Heavy rain caused a landslide in southwestern China yesterday that killed at least ten and left 12 others missing, local officials said.
The landslide hit early morning and buried 29 people in the village of Pianpo, in the province of Guizhou, the official Xinhua news agency said, citing the county government.
Seventeen had been pulled from the rubble as of early yesterday evening – 10 of whom were pronounced dead at the scene, it said.
Rescue efforts were continuing with some 800 soldiers and relief workers on-site, according a statement from the province’s civil affairs department on its official social media account.
Pictures posted online showed a deluge of mud had toppled trees and crushed cement buildings, leaving bricks and cinderblocks scattered in heaps of rubble.
Rescue workers with hard hats and shovels dug at steep slopes of debris.
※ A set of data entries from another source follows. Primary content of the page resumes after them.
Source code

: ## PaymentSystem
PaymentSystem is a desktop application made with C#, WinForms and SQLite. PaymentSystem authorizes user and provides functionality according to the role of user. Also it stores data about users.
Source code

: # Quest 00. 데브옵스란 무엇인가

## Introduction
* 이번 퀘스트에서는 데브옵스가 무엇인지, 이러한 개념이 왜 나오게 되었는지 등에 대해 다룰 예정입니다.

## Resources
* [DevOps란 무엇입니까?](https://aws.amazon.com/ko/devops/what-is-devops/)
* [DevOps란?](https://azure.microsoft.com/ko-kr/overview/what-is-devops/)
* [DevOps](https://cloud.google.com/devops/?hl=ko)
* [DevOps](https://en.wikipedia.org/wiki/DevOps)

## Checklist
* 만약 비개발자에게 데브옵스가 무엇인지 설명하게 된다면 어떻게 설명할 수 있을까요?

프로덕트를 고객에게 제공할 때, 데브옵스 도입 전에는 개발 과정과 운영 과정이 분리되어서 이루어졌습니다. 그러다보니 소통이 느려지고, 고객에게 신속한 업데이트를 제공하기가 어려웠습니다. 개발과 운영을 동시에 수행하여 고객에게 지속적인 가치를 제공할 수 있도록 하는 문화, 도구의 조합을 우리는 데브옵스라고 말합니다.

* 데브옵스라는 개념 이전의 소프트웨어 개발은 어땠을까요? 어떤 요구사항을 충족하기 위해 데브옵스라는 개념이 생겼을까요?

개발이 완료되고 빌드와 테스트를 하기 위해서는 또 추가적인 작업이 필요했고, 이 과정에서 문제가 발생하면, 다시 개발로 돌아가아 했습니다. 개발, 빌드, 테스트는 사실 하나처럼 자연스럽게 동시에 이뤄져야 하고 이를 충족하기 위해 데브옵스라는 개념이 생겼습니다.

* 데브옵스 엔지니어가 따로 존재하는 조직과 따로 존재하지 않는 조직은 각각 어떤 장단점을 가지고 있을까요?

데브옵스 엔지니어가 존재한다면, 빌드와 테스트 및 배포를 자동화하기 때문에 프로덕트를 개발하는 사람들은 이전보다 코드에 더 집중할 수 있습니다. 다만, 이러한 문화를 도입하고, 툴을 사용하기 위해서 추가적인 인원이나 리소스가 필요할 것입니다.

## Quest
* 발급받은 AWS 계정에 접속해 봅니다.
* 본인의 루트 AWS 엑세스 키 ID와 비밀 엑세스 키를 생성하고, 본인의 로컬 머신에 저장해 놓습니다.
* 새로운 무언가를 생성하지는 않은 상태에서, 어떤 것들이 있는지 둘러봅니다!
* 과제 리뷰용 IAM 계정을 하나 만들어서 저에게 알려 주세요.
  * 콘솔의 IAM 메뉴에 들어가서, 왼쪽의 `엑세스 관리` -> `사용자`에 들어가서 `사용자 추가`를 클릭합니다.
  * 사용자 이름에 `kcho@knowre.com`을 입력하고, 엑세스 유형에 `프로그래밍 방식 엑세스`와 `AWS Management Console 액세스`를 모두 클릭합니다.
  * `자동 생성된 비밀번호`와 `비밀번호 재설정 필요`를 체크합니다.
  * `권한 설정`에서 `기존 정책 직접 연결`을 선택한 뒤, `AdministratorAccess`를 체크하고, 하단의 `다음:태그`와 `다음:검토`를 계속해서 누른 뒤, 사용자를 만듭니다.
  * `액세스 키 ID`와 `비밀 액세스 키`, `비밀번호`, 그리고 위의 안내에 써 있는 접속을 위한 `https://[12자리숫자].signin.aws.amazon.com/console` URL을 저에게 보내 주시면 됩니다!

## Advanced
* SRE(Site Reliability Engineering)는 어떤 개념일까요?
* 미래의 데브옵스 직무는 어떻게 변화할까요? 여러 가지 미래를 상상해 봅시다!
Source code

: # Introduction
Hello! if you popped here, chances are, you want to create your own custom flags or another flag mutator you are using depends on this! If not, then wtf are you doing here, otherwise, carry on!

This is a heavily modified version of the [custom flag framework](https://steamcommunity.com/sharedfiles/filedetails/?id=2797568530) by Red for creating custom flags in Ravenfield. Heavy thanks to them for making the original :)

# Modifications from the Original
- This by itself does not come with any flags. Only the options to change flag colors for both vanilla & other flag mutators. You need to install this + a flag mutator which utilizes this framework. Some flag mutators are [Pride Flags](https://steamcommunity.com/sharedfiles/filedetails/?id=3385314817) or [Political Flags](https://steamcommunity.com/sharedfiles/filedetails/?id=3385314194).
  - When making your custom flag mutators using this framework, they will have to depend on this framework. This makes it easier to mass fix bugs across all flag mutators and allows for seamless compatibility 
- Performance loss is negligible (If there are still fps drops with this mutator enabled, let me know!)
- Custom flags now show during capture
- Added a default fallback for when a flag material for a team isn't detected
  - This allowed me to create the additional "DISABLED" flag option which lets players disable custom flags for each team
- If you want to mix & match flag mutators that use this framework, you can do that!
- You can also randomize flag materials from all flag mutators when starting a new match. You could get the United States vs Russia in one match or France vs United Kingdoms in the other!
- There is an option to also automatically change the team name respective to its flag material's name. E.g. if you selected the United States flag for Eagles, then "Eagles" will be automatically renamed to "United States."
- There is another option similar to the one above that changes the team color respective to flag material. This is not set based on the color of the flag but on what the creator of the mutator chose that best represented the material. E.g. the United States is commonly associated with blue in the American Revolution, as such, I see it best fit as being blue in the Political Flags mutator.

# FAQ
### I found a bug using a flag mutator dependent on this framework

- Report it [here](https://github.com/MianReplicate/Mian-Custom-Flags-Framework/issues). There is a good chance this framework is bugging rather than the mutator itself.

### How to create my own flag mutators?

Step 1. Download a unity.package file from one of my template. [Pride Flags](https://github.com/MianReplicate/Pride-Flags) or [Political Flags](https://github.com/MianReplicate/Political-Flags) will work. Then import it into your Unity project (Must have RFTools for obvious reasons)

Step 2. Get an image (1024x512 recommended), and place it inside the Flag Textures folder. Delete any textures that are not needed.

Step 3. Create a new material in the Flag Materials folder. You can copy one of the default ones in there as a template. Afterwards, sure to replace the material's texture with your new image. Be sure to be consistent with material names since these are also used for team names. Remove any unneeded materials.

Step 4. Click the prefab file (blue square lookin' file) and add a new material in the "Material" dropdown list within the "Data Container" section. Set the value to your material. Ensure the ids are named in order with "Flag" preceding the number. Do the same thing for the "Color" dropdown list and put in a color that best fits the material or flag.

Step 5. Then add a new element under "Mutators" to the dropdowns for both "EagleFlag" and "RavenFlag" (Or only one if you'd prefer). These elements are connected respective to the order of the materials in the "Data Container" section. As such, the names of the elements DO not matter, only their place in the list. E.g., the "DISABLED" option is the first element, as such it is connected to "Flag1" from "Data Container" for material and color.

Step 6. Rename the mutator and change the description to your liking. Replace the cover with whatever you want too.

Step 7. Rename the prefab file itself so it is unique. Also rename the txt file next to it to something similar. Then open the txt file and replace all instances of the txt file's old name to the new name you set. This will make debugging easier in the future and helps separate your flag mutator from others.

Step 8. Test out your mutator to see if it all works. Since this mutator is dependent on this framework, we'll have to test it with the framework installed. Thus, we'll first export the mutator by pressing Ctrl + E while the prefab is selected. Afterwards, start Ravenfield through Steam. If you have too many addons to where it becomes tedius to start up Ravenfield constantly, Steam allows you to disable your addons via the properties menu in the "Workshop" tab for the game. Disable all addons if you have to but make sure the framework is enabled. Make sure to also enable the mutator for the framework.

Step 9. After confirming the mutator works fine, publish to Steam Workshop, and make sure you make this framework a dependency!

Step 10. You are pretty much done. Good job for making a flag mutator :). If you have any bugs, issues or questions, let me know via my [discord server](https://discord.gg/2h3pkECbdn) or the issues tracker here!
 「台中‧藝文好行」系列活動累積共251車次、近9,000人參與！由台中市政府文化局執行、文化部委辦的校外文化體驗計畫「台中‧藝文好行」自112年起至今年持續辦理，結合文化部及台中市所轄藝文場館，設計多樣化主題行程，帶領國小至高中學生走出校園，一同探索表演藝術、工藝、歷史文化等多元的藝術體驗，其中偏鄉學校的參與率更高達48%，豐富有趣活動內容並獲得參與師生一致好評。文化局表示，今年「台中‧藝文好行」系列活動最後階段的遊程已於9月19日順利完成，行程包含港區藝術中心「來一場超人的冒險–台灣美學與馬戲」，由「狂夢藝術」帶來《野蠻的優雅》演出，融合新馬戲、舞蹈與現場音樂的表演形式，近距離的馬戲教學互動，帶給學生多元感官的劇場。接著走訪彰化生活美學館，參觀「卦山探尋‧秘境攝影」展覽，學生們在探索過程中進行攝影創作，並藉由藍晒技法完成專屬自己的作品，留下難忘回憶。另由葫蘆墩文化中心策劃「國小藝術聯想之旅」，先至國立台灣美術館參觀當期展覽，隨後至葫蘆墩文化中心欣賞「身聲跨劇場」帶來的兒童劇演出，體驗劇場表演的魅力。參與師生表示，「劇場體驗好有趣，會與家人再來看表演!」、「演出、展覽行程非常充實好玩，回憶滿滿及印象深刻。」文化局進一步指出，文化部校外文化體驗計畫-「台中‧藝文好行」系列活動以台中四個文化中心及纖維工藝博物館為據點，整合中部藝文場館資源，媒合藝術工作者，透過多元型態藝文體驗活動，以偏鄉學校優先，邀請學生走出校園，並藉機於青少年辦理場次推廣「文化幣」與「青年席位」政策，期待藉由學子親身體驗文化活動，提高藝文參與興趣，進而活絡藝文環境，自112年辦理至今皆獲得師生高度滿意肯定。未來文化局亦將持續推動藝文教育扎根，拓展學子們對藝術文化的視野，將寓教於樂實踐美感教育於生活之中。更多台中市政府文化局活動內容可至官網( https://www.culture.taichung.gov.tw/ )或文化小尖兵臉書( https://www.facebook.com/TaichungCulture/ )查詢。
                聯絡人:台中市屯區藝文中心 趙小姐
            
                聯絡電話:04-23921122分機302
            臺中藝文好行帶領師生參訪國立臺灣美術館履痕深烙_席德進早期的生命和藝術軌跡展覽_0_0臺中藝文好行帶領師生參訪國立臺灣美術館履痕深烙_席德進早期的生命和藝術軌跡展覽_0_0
Flooding is common during the summer monsoon season in southern China, but rainfall has been particularly heavy this year and many areas have been lashed by torrential rains this week.
China’s national observatory issued an orange alert for storms across the country’s south and east on Thursday – the second highest warning in a four-tiered system – and told people to take precautions against possible flash floods and landslides, Xinhua said.
As of yesterday morning, some 120,000 people in those regions had been displaced by the threat of floods and landslides due to relentless rain, it added, citing the ministry of civil affairs.
More than 3,600 homes have collapsed, and direct economic losses tallied at 3.14bn yuan ($470mn), it said.
Whole villages were levelled and at least 98 killed in the eastern province of Jiangsu last week after the region was hit by a storm with hurricane-force winds and the worst tornado in half a century.